Rein Pajo sat at the water’s edge of his Spring Lake cottage, beer in one hand, chin in the other. His nine-metre dock, one end of which rests, unfixed, on the rocky shoreline, had shifted landward over winter, sliding with the ice off three of the four slotted posts that support its lakeside reach. The far end now sagged over the water, clinging to one of the outermost posts. He sipped his beer. He stared at the dock. The dock stared back. And genius, in the form of a boat, materialized before his eyes.
“I’d tried using a heavy pry bar to lever the dock onto the posts from shore, and I tried lifting it from the water, but it was too heavy. I didn’t have the right jack to lift it, and the lake bottom is mushy anyway, so I had to improvise.”

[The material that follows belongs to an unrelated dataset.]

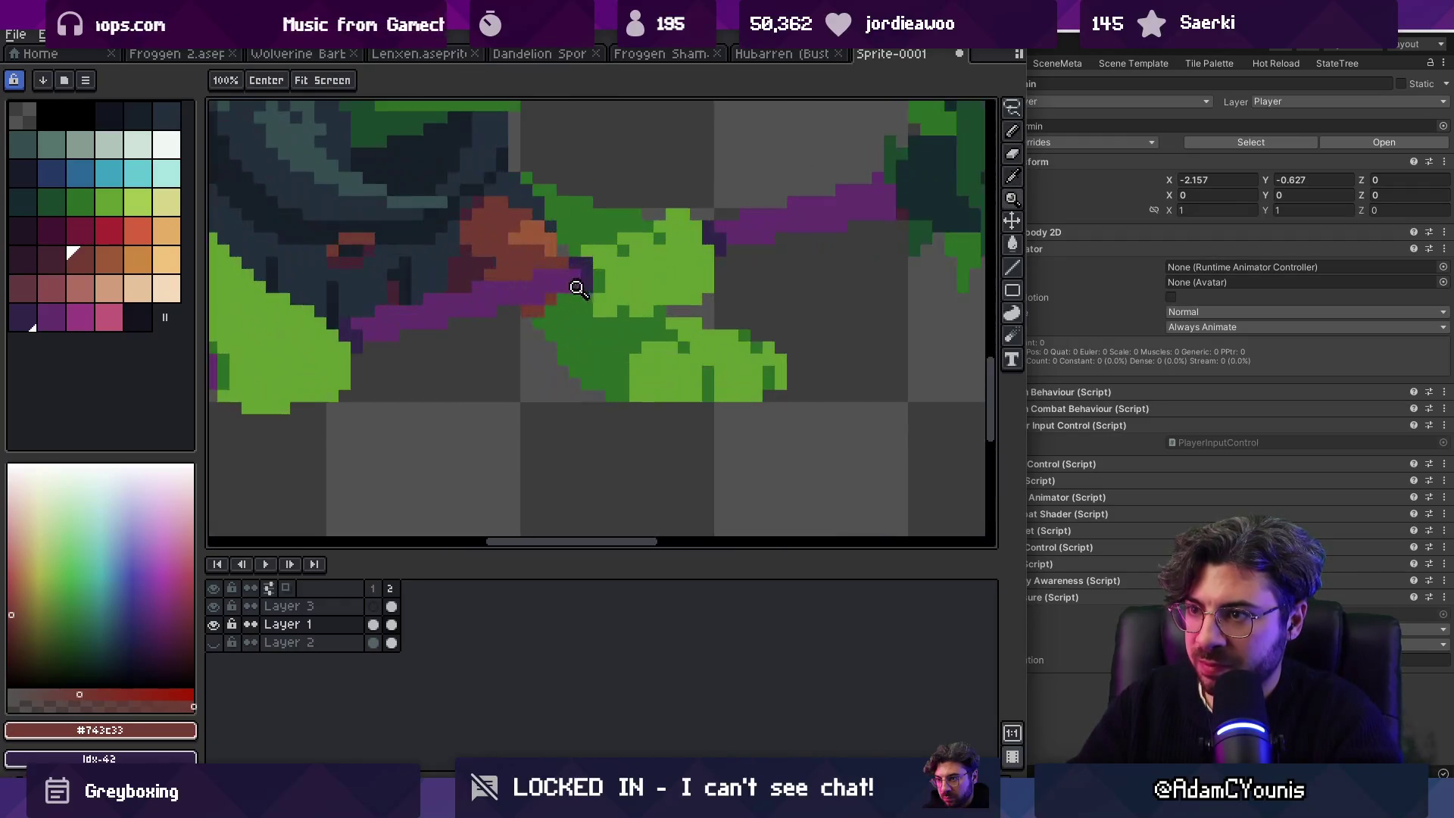
alt+click(511, 265)
alt+click(558, 292)
alt+click(919, 153)
alt+click(416, 113)
drag(538, 309, 551, 315)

His 4.5-metre aluminum canoe, which had borne the brunt of many a weighted-down paddling adventure, floated nearby, just waiting to be put to work. Pajo capsized the canoe, then slid it, right-side up and full of water, underneath the section of dock that needed a hoist. From his dockside perch, he began to bail out the boat and the trusty old Grumman slowly but surely rose out of the lake, lifting the dock just enough for him to step on shore and lever it into position with his pry bar. Treading back onto the boards, he refilled the canoe with his bucket, and simply slid it out from underneath his newly repositioned dock.
“I do consider this idea an advance in civilization and technology,” says Pajo, laughing. “You’ve got to improvise when you’re at the lake!”